Comments on “The Crumbling Buddhist Consensus: Preface”

Marie Ramos 2011-06-07

I guess I question if there ever really was anything resembling consensus. How do you measure consensus? The books being published? The podcasts being produced? Not just Shambhala Sun and Tricycle I hope.

David Chapman 2011-06-07

Well, yes, I think there was (and still mostly is) a “mainstream” consensus about various things. I’ll spell that out in the upcoming page where I define what the consensus was. Examples: consensus Western Buddhism is—supposedly—egalitarian, democratic, anti-hierarchy, ecumenical, accepts all religious traditions (except of course Bad forms of Buddhism), respects and sometimes incorporates psychotherapy, is ecologically aware, talks about social justice, promotes internal and external peace, etc.

Does that make it clearer what consensus I’m talking about? (Maybe I need to clarify the page?)

Of course, some people have always been outside the consensus; but they were marginal. Sometimes just obscure, but also sometimes deliberately marginalized.

“How do you measure” is an excellent question, which I don’t expect to address. It’s one of the many kinds of fact-checking that I have to omit if I’m going to get this series written in time for it to be useful.

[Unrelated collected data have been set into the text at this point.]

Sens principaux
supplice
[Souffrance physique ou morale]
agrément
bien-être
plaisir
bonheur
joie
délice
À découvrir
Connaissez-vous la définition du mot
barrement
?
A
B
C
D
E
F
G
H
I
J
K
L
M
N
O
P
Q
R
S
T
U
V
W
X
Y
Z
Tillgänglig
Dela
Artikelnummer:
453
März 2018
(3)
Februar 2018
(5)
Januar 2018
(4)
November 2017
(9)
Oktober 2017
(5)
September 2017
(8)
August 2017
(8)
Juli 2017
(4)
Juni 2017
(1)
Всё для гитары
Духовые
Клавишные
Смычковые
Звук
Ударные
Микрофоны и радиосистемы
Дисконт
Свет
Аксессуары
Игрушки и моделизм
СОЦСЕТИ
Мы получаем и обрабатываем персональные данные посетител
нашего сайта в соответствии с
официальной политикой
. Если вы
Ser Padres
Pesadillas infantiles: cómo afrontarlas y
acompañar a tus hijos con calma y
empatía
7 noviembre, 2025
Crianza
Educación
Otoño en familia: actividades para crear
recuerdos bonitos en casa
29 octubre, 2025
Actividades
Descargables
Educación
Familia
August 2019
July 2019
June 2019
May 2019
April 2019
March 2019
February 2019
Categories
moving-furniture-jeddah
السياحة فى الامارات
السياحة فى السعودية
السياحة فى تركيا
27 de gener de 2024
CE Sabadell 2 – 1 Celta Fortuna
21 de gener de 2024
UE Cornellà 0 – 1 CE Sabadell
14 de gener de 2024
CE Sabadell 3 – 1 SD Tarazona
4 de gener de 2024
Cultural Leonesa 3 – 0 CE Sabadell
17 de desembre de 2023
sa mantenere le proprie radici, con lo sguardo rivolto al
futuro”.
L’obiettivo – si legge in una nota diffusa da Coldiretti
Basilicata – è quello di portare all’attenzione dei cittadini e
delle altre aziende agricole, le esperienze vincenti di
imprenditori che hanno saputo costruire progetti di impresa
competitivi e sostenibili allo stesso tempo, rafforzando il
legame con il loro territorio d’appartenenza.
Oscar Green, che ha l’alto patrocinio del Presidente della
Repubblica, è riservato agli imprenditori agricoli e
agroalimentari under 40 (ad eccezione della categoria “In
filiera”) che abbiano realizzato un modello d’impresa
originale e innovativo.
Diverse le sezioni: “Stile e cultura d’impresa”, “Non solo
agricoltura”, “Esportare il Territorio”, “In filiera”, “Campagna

Harri A Hannula 2011-06-20

Western Buddhist Consensus = The Buddhist Front of the Neo-Gramscian Operatives

:D

Good to hear that they are losing their hegemony.

David Chapman 2011-06-20

@ Harri — yes, I’ve had “cultural hegemony” in mind throughout writing this series. I’ve avoided using the term because it may be unfamiliar to most readers. But that describes exactly what I think the Consensus has tried to accomplish, with partial success.